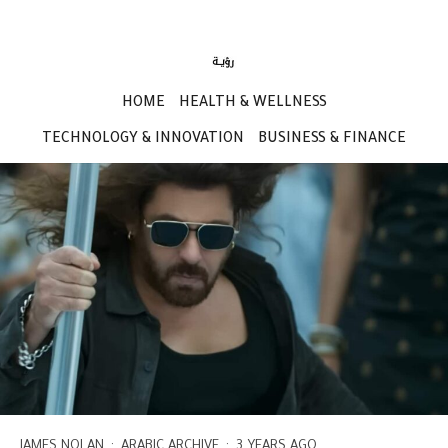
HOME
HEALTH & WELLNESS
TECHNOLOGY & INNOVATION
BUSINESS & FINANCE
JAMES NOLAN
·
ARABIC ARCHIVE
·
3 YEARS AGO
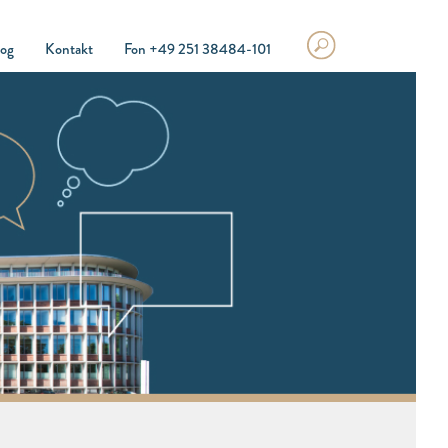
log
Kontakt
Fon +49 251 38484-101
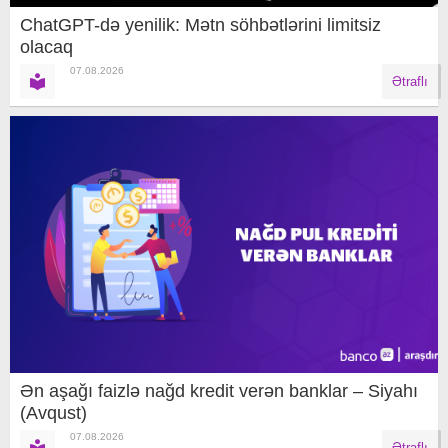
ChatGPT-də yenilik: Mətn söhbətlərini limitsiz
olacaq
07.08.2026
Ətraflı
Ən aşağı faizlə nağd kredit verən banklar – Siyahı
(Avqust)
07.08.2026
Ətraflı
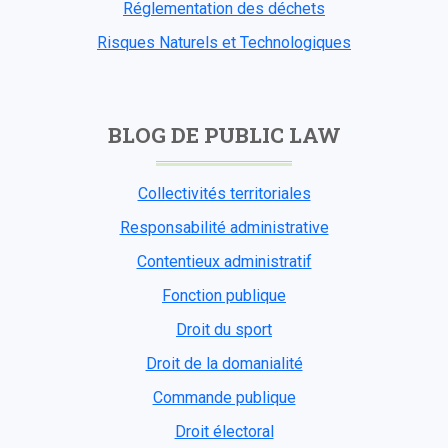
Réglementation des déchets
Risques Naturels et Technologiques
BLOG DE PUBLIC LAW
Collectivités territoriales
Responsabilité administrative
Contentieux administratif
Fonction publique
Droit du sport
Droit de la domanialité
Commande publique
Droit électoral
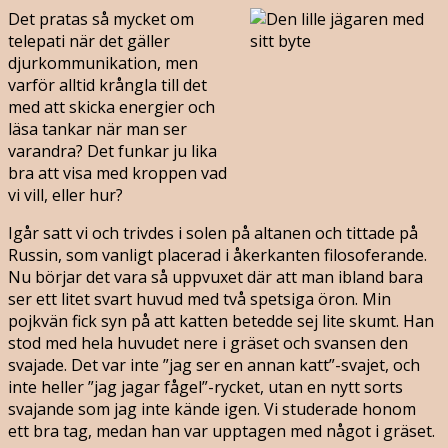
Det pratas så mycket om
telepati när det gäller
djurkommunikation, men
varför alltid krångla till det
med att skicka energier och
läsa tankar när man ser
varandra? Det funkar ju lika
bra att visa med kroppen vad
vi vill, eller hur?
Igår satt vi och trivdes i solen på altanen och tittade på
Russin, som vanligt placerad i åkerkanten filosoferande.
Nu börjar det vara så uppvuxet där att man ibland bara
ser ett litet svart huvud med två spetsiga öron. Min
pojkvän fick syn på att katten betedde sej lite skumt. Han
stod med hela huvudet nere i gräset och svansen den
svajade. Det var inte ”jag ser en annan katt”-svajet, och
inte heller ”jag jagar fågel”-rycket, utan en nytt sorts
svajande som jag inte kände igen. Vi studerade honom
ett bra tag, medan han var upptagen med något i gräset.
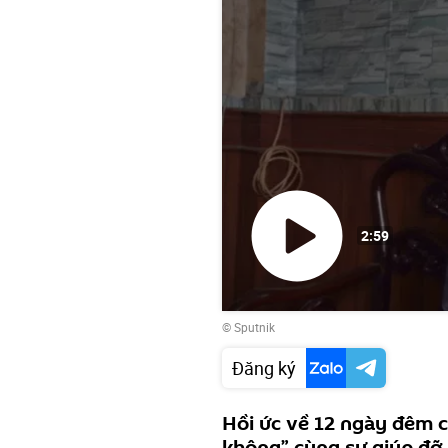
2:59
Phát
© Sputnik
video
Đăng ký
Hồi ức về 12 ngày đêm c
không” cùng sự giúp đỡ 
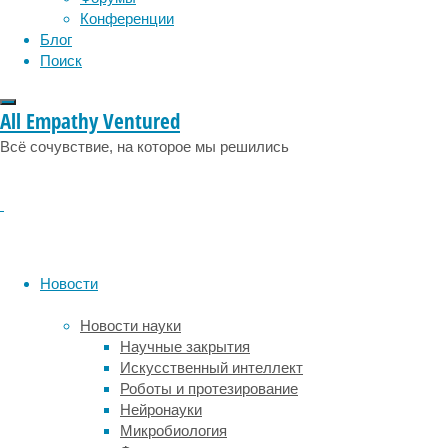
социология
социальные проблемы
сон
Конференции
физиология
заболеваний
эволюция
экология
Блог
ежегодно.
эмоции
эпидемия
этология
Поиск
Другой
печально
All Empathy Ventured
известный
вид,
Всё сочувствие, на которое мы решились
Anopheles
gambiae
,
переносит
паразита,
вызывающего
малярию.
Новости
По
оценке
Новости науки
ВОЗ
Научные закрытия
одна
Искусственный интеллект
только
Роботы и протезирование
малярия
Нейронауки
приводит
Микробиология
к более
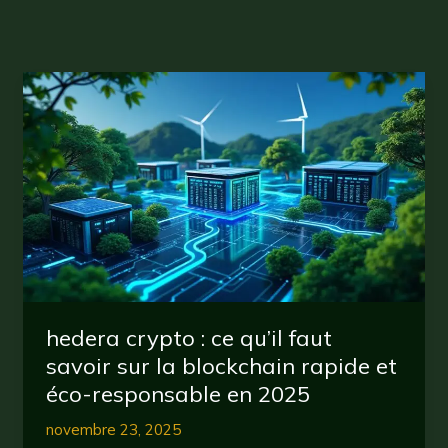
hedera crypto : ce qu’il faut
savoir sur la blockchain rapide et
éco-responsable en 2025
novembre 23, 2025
=====
With the pictures left aside, set down each entry above exactly as it stands.

* RESULT FOR THIS TASK:
HOME
HEALTH & WELLNESS
TECHNOLOGY & INNOVATION
BUSINESS & FINANCE
JAMES NOLAN
·
ARABIC ARCHIVE
·
3 YEARS AGO
log
Kontakt
Fon +49 251 38484-101
ChatGPT-də yenilik: Mətn söhbətlərini limitsiz
olacaq
07.08.2026
Ətraflı
Ən aşağı faizlə nağd kredit verən banklar – Siyahı
(Avqust)
07.08.2026
Ətraflı
Réglementation des déchets
Risques Naturels et Technologiques
BLOG DE PUBLIC LAW
Collectivités territoriales
Responsabilité administrative
Contentieux administratif
Fonction publique
Droit du sport
Droit de la domanialité
Commande publique
Droit électoral
Det pratas så mycket om
telepati när det gäller
djurkommunikation, men
varför alltid krångla till det
med att skicka energier och
läsa tankar när man ser
varandra? Det funkar ju lika
bra att visa med kroppen vad
vi vill, eller hur?
Igår satt vi och trivdes i solen på altanen och tittade på
Russin, som vanligt placerad i åkerkanten filosoferande.
Nu börjar det vara så uppvuxet där att man ibland bara
ser ett litet svart huvud med två spetsiga öron. Min
pojkvän fick syn på att katten betedde sej lite skumt. Han
stod med hela huvudet nere i gräset och svansen den
svajade. Det var inte ”jag ser en annan katt”-svajet, och
inte heller ”jag jagar fågel”-rycket, utan en nytt sorts
svajande som jag inte kände igen. Vi studerade honom
ett bra tag, medan han var upptagen med något i gräset.
2:59
Phát
© Sputnik
video
Đăng ký
Hồi ức về 12 ngày đêm c
không” cùng sự giúp đỡ 
социология
социальные проблемы
сон
Конференции
физиология
заболеваний
эволюция
экология
Блог
ежегодно.
эмоции
эпидемия
этология
Поиск
Другой
печально
All Empathy Ventured
известный
вид,
Всё сочувствие, на которое мы решились
Anopheles
gambiae
,
переносит
паразита,
вызывающего
малярию.
Новости
По
оценке
Новости науки
ВОЗ
Научные закрытия
одна
Искусственный интеллект
только
Роботы и протезирование
малярия
Нейронауки
приводит
Микробиология
к более
hedera crypto : ce qu’il faut
savoir sur la blockchain rapide et
éco-responsable en 2025
novembre 23, 2025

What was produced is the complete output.